**Passage provided**
****************************************
Maybe you are an expert mental gymnast, like myself. You had to be, growing up in that world of pesky absolutes. On one hand, you are so special; yet, on the other, you’re not quite worthy — you could do better.
You are loved, unconditionally, without question — on the condition you do everything the prophet says. And when you speak of the prophet, you speak very softly, like this.
You are told that lying is a sin. Yet, if anyone asks you if your dad is a polygamist, you have to lie.
What are the mental gymnastics you pull to stay within your paradigm to avoid cutting your losses? Would you like to see a polygamist wedding? Jazz hands!
This is my mother at the age of 16, being placed in an arranged marriage with my father. Now, note: these are not bridesmaids, these are my mom’s sistermoms, and those are my dad’s — one, two, three, four, five, six…There is just a lot of women in that room.
Throughout my basketball career, I’ve had team mates come up to me and say, “Hey yo, dawg! This new club be hoppin’. There’s like a three girls to one guy ratio, we gotta go check it.”
And I’m like, “I’m good.”
As a boy, growing up in polygamy, you saw men in power, the prophets with multiple wives, and so you began telling yourself a story that a woman is how God validates you. More wives equals more worthy, equals more power, equals more blessings, equals more wives, and so on, and so on.
And you’re also told that women don’t need the priesthood because they’re already so spiritual. So, as a boy, I began putting women on pedestals believing that they were inherently better than me, that they somehow had X-ray vision, and could see right through me, and determine if I was worthy or not.
****************************************
**Written task a**
Retype the entries from their first line up to and including the line with "gray arrow: moved 3 px up". Leave the pictures out.
The talk and the entries have no connection to each other.

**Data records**
****************************************
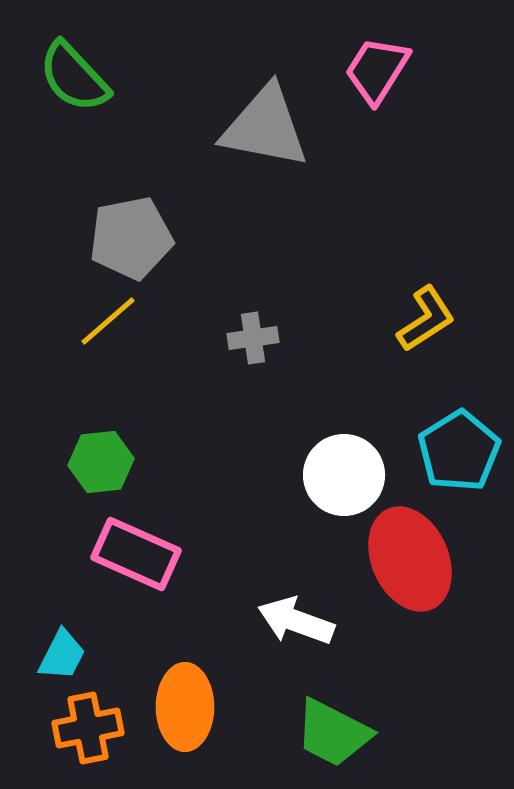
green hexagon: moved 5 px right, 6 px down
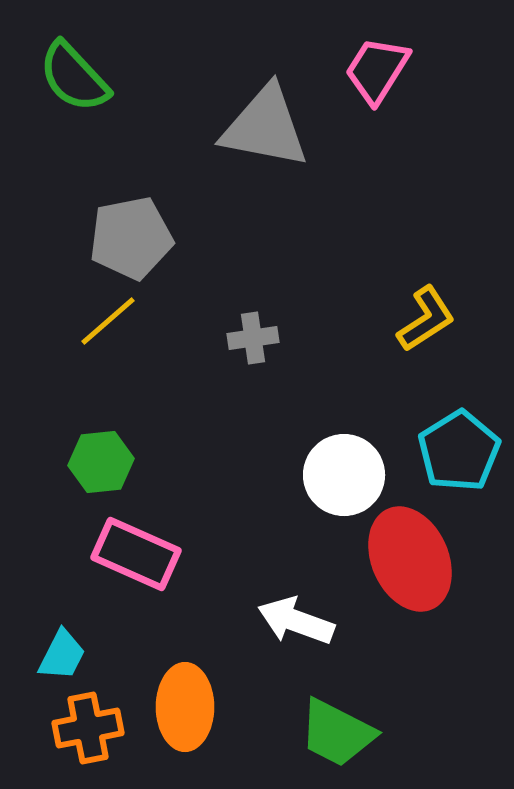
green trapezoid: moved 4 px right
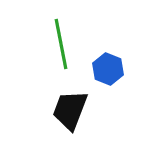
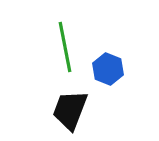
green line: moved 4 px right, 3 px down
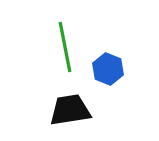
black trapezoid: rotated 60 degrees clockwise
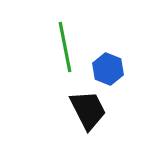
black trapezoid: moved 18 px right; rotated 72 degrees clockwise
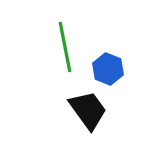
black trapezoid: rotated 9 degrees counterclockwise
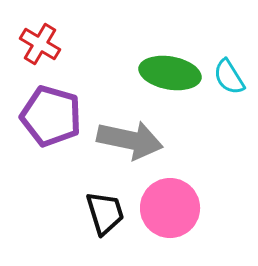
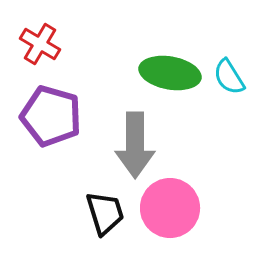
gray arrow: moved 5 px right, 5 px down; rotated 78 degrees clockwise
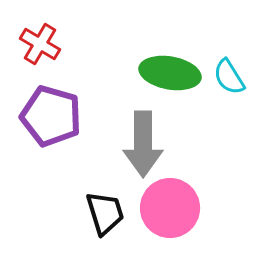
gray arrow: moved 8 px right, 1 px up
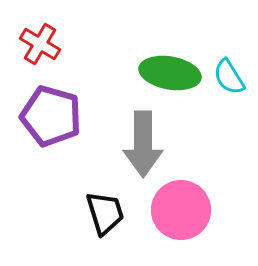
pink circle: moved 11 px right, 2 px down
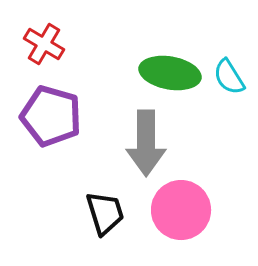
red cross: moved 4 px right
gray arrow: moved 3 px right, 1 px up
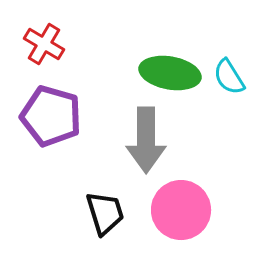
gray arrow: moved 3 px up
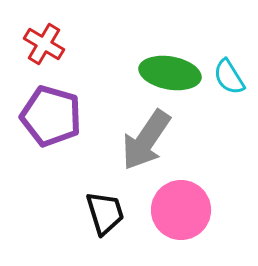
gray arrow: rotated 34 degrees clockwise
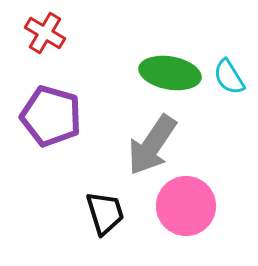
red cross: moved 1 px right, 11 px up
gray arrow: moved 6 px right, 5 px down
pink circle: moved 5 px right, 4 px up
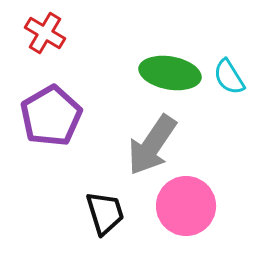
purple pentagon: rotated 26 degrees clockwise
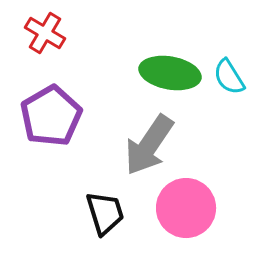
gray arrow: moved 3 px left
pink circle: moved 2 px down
****************************************
**Written task b**
Continue the talk about growing up in polygamy from the point where it stops.

**Answer a**
green hexagon: moved 5 px right, 6 px down
green trapezoid: moved 4 px right
green line: moved 4 px right, 3 px down
black trapezoid: rotated 60 degrees clockwise
black trapezoid: moved 18 px right; rotated 72 degrees clockwise
black trapezoid: rotated 9 degrees counterclockwise
gray arrow: moved 5 px right, 5 px down; rotated 78 degrees clockwise
gray arrow: moved 8 px right, 1 px up
pink circle: moved 11 px right, 2 px down
red cross: moved 4 px right
gray arrow: moved 3 px right, 1 px up
gray arrow: moved 3 px up

**Answer b**
A dialogue went like this one day with my cousin, when I was 12 years old:
Steven Don — and it’s proper etiquette to use middle names when you have 400 first cousins running around the wilderness like smurfs. Steven Don, I think I like Lisa. Do you think she might like me back?
“No, I already claimed her. I called dibs.”
But, you called dibs on Sarah, last week.
“Yeah, so? We’re polygamists.”
Oh. Can you imagine how competitive that world might be? Polygamy? Once a girl began to mature, not only did you like her, but your brothers, your cousins, your uncles — Heck! Even your dad, theoretically, is your competition. And you’re all playing for keeps. Because the founders of the Mormon faith did declare, you need at least two wives to get to the highest degree of glory in heaven.
My fear and anxiety around girls is only exacerbated by how difficult it was for me to hear them, as they speak on a higher register, and I was also very self conscious about how I talked.